* **WHAT IS ASKED**:
Continue the forum reply about de-duplicating network backups, starting after its last sentence.

* **DOCUMENT SECTION**:
Re: [Hampshire] Open source network backup with de-dupe.

Top Page

Reply to this message
Author: Chris Dennis
Date:  
To: Hampshire LUG Discussion List
CC: James Courtier-Dutton
Subject: Re: [Hampshire] Open source network backup with de-dupe.
On 15/07/10 15:39, James Courtier-Dutton wrote:
>
> Take 1 central site PC called "A"
> Take two remote sites PC called "B" and "C".
>
> B has already sent a full backup to A.
> C wishes to send a full backup to A, but lots of the data on C is the same as B.
> C generates HASHs of its files, and only sends the HASHs to A.
> A responses to C saying which HASHs it has not already got from B.
> C then only sends a subset of the data, I.e. data that was not already
> sent from B.
>
> Thus, as lot of WAN bandwidth is saved.


The problem is that hash collisions can occur. Two files with the same
hash are /probably/ the same file, but probably isn't good enough -- a
backup system has to 100% sure. And the only way to be certain is to
get both files and compare them byte by byte.

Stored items
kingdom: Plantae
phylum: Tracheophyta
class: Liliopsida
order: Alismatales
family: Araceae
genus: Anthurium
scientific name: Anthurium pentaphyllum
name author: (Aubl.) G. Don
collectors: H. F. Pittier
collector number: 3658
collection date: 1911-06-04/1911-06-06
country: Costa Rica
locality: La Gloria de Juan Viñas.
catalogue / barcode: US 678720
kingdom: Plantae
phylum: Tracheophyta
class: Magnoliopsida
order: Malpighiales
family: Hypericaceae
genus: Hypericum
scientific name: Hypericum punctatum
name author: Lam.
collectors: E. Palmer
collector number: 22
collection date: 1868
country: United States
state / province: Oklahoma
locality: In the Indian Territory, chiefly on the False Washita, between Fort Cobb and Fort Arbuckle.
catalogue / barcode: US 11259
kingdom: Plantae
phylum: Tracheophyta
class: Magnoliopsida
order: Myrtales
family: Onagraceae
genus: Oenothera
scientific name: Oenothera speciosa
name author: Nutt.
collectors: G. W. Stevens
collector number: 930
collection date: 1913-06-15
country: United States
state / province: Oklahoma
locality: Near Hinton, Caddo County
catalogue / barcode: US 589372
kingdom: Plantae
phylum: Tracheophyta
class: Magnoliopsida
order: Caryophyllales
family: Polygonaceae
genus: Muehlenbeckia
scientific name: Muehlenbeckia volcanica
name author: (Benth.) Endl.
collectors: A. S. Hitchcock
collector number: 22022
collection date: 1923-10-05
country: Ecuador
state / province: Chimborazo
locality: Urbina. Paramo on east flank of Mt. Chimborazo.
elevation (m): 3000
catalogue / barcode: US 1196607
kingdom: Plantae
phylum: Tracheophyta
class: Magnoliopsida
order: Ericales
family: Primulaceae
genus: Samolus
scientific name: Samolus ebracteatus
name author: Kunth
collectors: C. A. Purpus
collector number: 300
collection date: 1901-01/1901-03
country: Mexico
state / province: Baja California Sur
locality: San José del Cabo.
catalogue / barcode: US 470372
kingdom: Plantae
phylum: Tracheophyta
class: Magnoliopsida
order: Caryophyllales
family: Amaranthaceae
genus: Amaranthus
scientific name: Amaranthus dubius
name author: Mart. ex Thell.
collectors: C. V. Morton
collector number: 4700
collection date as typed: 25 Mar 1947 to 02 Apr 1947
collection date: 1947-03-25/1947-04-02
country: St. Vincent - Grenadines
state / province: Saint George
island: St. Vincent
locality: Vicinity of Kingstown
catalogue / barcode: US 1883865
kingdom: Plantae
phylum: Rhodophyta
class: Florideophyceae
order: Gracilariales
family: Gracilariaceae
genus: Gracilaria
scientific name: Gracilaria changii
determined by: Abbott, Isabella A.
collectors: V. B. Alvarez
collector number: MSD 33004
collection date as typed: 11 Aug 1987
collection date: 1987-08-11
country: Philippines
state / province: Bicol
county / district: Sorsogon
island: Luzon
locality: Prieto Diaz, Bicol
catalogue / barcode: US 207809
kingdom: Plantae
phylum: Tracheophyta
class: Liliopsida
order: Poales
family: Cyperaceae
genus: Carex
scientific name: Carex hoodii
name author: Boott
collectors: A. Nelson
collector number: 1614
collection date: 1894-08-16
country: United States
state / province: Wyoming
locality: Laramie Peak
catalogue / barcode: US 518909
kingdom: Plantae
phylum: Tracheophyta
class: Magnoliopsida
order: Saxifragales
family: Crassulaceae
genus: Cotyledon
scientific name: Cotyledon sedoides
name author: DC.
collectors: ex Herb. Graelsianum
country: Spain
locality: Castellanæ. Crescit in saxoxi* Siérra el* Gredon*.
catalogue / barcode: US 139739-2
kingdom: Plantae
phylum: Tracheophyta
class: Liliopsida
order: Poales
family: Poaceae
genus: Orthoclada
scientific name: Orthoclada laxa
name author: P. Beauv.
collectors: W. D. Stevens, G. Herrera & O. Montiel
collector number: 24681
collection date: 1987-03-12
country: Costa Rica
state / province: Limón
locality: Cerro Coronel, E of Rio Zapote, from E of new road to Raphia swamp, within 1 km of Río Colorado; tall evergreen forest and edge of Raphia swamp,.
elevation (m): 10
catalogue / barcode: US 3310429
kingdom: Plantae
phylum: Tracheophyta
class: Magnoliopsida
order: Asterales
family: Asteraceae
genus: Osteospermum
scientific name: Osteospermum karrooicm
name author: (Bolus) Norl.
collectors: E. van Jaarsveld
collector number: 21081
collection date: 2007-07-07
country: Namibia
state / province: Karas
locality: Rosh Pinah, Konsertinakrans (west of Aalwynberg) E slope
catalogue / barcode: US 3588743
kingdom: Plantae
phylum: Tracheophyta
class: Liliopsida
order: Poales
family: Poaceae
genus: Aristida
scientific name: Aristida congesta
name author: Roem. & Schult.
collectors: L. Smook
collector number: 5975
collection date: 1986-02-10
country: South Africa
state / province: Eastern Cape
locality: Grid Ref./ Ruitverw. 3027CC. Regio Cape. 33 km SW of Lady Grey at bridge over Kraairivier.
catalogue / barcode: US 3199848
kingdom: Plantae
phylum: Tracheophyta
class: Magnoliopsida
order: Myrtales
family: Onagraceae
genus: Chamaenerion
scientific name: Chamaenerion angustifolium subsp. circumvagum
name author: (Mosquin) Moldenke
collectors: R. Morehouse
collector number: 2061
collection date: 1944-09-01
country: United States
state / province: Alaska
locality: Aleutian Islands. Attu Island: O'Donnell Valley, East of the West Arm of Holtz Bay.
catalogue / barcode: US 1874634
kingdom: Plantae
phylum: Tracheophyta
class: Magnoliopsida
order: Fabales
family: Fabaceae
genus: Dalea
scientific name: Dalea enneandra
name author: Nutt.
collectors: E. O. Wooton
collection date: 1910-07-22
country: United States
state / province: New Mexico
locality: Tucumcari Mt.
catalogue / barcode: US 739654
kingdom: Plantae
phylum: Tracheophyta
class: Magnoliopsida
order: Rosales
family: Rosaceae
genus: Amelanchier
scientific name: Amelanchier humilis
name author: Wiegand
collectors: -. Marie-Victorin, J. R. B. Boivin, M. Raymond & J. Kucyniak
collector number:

* **THE RESULT**:
BackupPC uses hashes for file names, but also checks for hash collisions
and deals with them when they happen.

>
> There is also the possibility of doing this on a site bases. So, one
> machine at the site de-dupes all the data for that site, and then just
> sends the de-duped data over the WAN link.


That could work, but needs more software at the client end. Does rsync
do anything like that?

cheers

Chris
-- 
Chris Dennis                                  cgdennis@???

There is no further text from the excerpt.